Bagikan:

JAKARTA - Menteri Koordinator Bidang Pembangunan Manusia dan Kebudayaan (Menko PMK) Muhadjir Effendy membeberkan angka kemiskinan dan kemiskinan ekstrim di Indonesia periode 2022-2023. Seluruhnya belum mencapai target yang telah ditetapkan.

Pemaparan itu disampaikan Muhadjir ketika menjadi menteri pertama yang bersaksi dalam persidangan Perselisihan Hasil Pemilihan Umum (PHPU) di Mahkamah Konstitusi (MK), Jumat, 5 April.

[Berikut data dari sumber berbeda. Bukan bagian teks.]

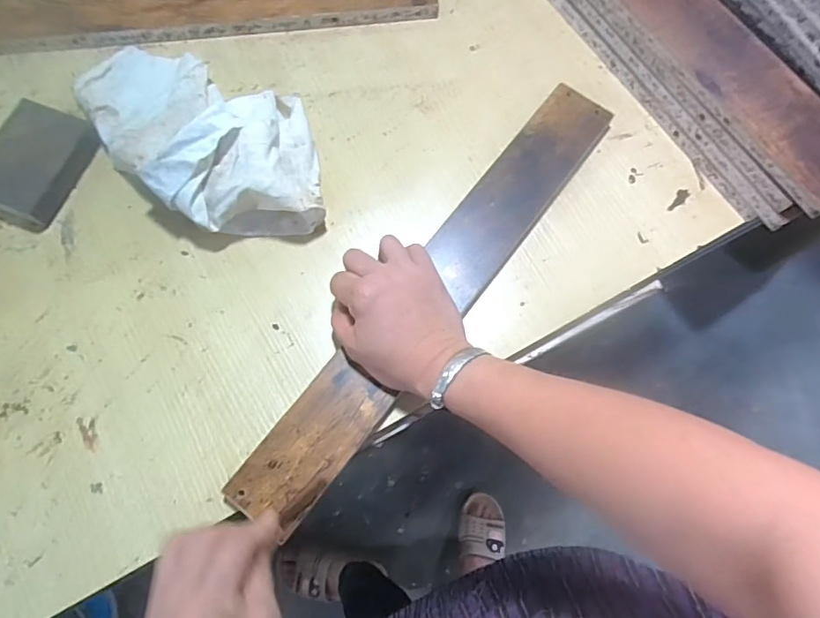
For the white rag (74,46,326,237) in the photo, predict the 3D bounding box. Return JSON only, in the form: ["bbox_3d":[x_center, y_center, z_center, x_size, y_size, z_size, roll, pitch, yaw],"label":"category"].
[{"bbox_3d":[-0.183,-0.164,0.441,0.264,0.068,0.137,41,77,9],"label":"white rag"}]

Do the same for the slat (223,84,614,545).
[{"bbox_3d":[0.027,-0.023,0.427,0.063,0.019,0.457,38,76,9],"label":"slat"}]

"Berdasarkan hasil survei sosial ekonomi atau Susenas Maret 2023 yang dilakukan oleh Badan Pusat Statistik atau BPS, angka kemiskinan nasional mencapai 9,36 persen, sementara target RPJMN tahun 2020-2024 ditetapkan sebesar 6,5 sampai dengan 7,5 persen," ujar Muhadjir.

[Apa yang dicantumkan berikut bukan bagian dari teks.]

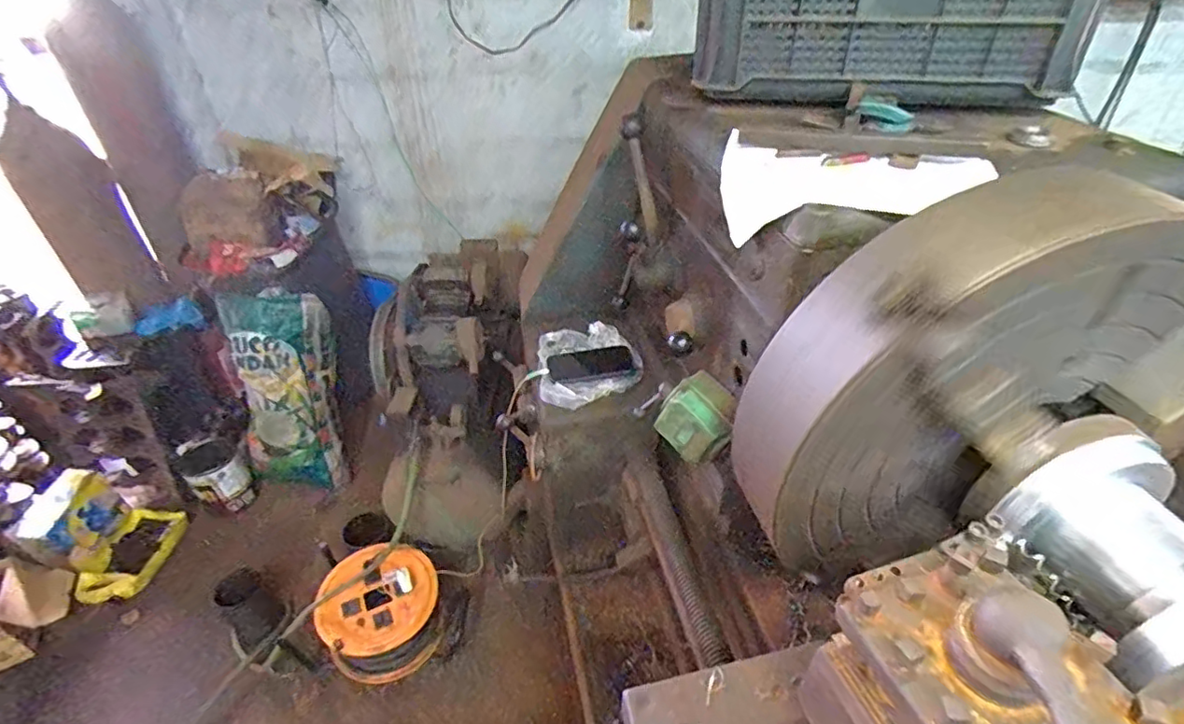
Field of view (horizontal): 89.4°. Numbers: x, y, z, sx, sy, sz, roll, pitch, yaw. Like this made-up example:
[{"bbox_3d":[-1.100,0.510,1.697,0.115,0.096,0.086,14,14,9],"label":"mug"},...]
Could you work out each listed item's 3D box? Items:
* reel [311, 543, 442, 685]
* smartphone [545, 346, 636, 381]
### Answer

Untuk memenuhi target, pemerintah mesti mengeluarkan kebijakan atau program khusus di kementerian, lembaga, dan pemerintah daerah.

Sementara untuk kemiskinan ekstrim masih berada di angka 1,12 persen pada Maret 2023. Angka itu menurun bila dibandingkan Maret 2022 yang mencapai angka 2,04 persen.

Meski sudah ada penurunan, penanganan kemiskinan ekstrim masih belum memenuhi target yang diberikan Presiden Joko Widodo (Jokowi).

"Kita harus terus mengupayakan agar target nol persen berdasarkan inpres nomor 4 tahun 2022 dapat terwujud pada tahun 2024," kata Muhadjir.

Dikatakan, perhitungan angka kemiskinan di Indonesia menggunakan pendekatan pengeluaran. Dengan metode itu didapat garis kemiskinan secara nasional sekitar Rp 554.458 per kapita per bulan.

"Dengan komposisi garis kemiskinan makanan 408.522 atau 74,21 persen dan garis kemiskinan bukan makanan sebesar 141.936 atau 25,79 persen," kata Muhadjir.